Ravensburg / sz - Katholische Pfarrgemeinden können auch ohne Pfarrer ein vitales Gemeindeleben entfalten. Diese These vertrat der Kirchenrechtler Thomas Schüller (Münster) bei einem Vortrag in Ravensburg. Er referierte im Rahmen des Jubiläumsjahres 50 Jahre Kirchengemeinde Dreifaltigkeit in deren Gemeindesaal in der Ravensburger Weststadt.
Schüller sprach sich gegen die Zwangsfusion von Pfarrgemeinden aus, wie sie bereits in einigen katholischen Diözesen in Deutschland verbreitet sei. Als Alternative stellte er das Modell einer von beauftragten haupt- und ehrenamtlichen Laien geleiteten Gemeinde vor.

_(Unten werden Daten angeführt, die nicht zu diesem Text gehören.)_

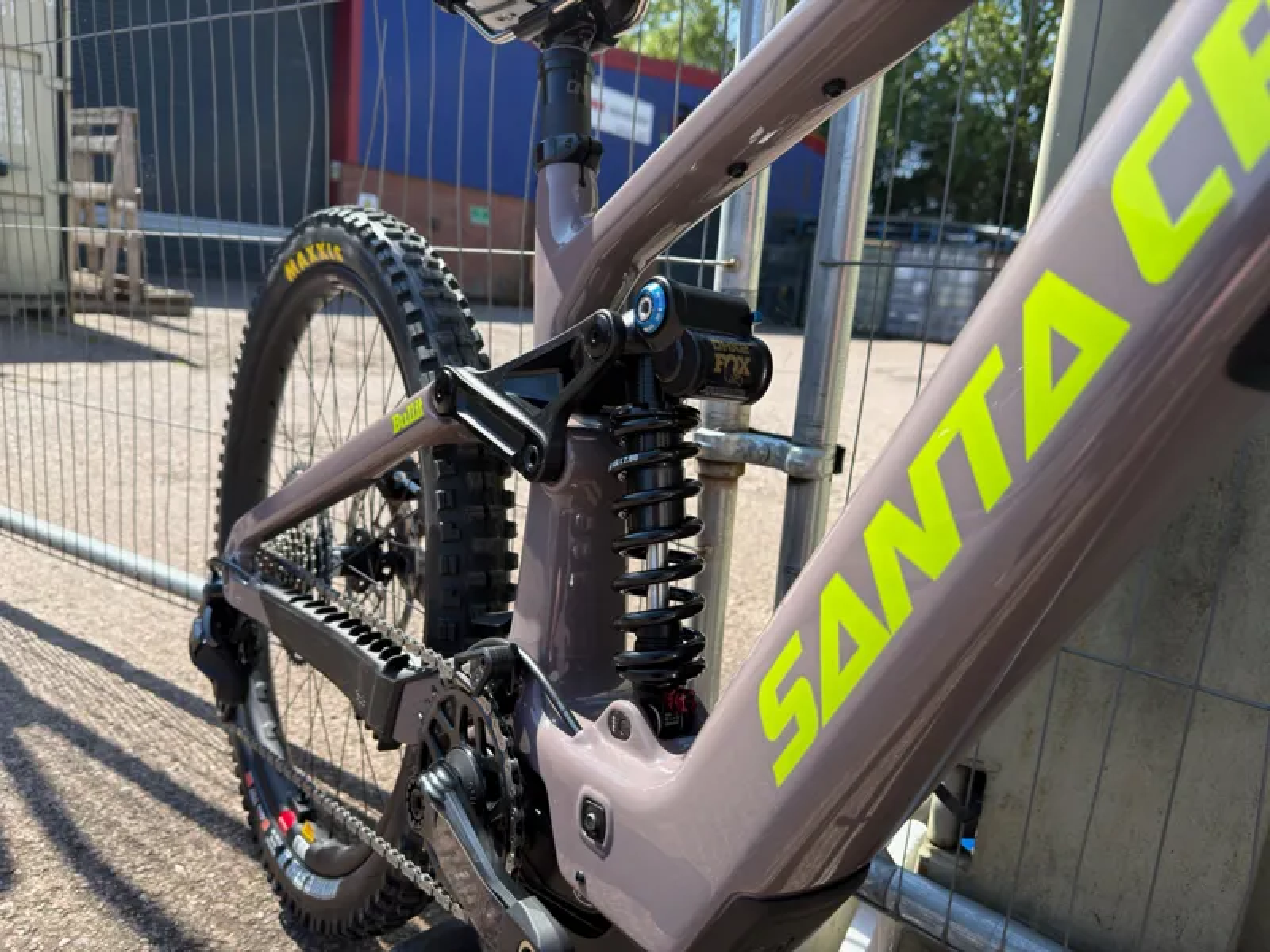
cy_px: 476
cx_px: 635
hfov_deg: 71.6
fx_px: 881
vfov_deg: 56.8
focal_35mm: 24
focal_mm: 6.76
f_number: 1.78
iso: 64
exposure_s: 1/1522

Dass diese Möglichkeit gar nicht so revolutionär und sogar vom Kirchenrecht vorgesehen ist, sorgte bei den Zuhörern für großes Echo in der anschließenden Diskussion. Der Kirchenrechtler warnte vor Großpfarreien, die "so groß sind wie mittlere Diözesen in Italien". So sei beispielsweise in Gelsenkirchen ein Pfarrer für 45000 Katholiken verantwortlich. Zum Vergleich: In Ravensburg sind in den 13 Gemeinden der drei Seelsorgeeinheiten fünf Pfarrer für 26000 Katholiken zuständig – verstärkt um Diakone, Pastoral- und Gemeindereferenten und Ruhestandsgeistliche.

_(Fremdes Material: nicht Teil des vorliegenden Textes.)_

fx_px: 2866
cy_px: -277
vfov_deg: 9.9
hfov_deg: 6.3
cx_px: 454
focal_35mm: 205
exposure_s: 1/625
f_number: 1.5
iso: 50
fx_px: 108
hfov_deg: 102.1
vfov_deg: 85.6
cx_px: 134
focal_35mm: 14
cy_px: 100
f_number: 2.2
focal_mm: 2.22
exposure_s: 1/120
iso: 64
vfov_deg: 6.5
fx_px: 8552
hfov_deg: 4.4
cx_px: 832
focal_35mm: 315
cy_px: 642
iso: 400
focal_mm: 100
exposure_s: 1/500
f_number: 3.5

Wenn die katholische Kirche die Pfarreien zusammenlege, gebe sie einen ihrer wichtigsten Trümpfe aus der Hand, nämlich ortsnah "bei den Menschen präsent zu sein, die auf der Suche nach Sinn und Heilung sind". Auch in den Diözesen Aachen und Limburg werden inzwischen in zahlreichen Gemeinden vom Bischof für begrenzte Amtsperioden eingesetzte Frauen und Männer mit der Gemeindeleitung im Team beauftragt. Sie könnten durch ortsnahe Seelsorge, Feier der Liturgie, Verkündigung des Evangeliums und Dienste am Nächsten der "Kirche ein Gesicht geben" und den Menschen eine "geistliche Heimat bieten.".
Priester seien in diesem Modell lediglich beauftragt, die Eucharistiefeiern zu gestalten. Das Leitungsteam übernehme auch Taufen, Trauungen und Beerdigungen.
Den Kern der Pfarreien könnten viele kleine christliche Gemeinschaften bilden. Für die "priesterlichen Mitarbeiter im Hintergrund" könne dies dann entlastend von zahlreichen Verwaltungs- und Alltagsaufgaben wirken.